I was in London for my daughter’s birthday, and was very excited when I found out that Magdalena Kožená was performing at Wigmore Hall, with none other then András Schiff at the piano. This is a meeting of two great artists: one of the best mezzos of our time, and a wonderful pianist whose recordings of Schubert are almost legendary.

I have always been a big fan of Kožená, since the day I bought her recording of Bach’s Arias, and now, having the opportunity to hear her live was overwhelming. As for Schiff, the first time I heard him live was in San Francisco, when he performed one of Beethoven’s piano concertos. I was so impressed that I returned the next day to see the same programme. Thinking back, that was some 10 years ago now.

My second run-in with Schiff was in London. He was performing an all-Schubert programme at Wigmore Hall, but by the time I found out about the concert, it was already sold out. I had to use all my power and connections in order to get a secondary ticket which cost me a small fortune. I don’t know whether it was the jet lag or any other particular reason, but I almost fell asleep during the concert.

And the last encounter was in Bonn, during the Beethoven Festival. Schiff was again performing  Beethoven’s piano concertos — only this time, he was also conducting the orchestra.

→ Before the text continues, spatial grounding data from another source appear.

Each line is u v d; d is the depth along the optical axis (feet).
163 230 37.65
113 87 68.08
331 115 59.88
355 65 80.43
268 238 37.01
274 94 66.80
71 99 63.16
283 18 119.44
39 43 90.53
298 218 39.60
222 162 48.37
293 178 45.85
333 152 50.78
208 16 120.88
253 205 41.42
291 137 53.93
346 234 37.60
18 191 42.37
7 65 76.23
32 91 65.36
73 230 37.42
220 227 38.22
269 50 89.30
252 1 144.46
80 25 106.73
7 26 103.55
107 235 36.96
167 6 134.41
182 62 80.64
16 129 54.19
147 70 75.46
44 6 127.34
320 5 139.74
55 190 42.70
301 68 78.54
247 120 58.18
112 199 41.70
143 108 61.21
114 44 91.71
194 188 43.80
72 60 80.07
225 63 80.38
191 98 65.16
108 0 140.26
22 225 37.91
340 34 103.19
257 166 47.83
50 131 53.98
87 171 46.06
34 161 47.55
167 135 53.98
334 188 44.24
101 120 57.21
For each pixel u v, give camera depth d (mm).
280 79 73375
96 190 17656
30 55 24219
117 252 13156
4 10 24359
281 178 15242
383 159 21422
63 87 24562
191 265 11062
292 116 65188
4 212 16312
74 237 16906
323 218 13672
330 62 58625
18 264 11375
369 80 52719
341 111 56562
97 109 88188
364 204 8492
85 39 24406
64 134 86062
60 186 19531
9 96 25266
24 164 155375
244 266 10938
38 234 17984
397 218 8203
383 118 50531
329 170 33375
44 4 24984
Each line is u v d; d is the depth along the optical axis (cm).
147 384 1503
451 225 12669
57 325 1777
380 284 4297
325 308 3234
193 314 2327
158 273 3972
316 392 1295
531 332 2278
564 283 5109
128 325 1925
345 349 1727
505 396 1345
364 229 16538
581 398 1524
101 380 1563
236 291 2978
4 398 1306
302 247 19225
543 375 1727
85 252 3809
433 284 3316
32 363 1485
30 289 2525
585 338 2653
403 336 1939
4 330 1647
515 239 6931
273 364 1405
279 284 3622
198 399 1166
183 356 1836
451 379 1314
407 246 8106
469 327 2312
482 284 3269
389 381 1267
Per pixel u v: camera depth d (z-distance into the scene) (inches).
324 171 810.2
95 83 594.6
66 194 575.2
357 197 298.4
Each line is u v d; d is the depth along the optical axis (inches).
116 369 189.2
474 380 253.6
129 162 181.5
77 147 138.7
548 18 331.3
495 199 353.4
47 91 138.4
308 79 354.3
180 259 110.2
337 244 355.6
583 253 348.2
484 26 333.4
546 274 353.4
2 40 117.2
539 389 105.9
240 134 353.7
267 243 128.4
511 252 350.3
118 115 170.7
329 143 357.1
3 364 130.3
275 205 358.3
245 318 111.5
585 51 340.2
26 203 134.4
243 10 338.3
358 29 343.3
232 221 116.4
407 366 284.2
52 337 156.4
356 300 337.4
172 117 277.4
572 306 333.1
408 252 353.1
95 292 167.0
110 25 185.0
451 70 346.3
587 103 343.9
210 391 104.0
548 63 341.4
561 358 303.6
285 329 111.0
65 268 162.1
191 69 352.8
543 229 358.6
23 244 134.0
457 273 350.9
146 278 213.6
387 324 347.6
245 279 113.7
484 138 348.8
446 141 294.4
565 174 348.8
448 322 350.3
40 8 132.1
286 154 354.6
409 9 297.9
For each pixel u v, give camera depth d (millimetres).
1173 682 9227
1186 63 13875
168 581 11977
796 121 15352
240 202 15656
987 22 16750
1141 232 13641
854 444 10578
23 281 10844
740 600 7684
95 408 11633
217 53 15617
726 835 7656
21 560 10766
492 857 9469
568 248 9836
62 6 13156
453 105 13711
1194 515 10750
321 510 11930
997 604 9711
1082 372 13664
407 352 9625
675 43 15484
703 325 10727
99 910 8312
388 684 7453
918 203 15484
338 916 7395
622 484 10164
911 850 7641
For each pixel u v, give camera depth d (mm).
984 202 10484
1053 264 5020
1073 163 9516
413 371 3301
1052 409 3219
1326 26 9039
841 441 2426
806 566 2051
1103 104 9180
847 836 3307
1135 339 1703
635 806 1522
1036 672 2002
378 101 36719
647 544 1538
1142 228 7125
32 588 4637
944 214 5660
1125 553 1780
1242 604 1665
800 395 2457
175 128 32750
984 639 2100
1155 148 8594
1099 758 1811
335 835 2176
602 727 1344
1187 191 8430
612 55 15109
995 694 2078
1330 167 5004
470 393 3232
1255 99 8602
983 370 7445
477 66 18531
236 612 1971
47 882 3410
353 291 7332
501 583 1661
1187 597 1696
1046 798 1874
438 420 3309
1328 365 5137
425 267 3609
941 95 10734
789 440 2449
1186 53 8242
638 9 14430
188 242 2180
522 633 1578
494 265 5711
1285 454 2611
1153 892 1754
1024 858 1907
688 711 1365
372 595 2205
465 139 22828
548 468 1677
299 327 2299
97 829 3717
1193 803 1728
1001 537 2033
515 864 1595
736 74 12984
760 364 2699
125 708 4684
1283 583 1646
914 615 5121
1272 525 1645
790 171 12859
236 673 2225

I have never been a a fan of multi-tasking, the reason being that I believe you have to concentrate on what you do if you want to excel and outperform. Multitasking may seem impressive, but at the end of the day, one might end up being average in all areas where they could have excelled in a single one. As such, the concert was a big disappointment as Schiff did not impress, either as a pianist nor as a conductor.

So for this particular concert at Wigmore Hall, my expectations were high, and I felt almost like a little child, getting ready for an evening of treats and marvels. The programme for the evening included: the Moravian Fold Poetry in Songs by Janáček, Dvořák’s Biblical Songs, The Nursery by Musorgsky and Bartók’s Village Scenes, with Schiff playing solo, In the Mists by Janáček.

Although I was struggling with jet lag again, I did not fall asleep this time, because Madame Kožená was singing so loudly, with so much temperament that there was no phrasing, or pause for me to take a second breath. Mr Schiff was very composed, playing beautifully but diligently on his side, regardless of whether Kožená was there or not.

They were both very conscious about their status, their notoriety and the devotion of their public. The whole concert was more like a statement than an interpretation, and the only moment of delight was at the encore, when  Kožená sang Songs my Mother Taught Me by Dvořák, and finally there was some colour, softness and feeling.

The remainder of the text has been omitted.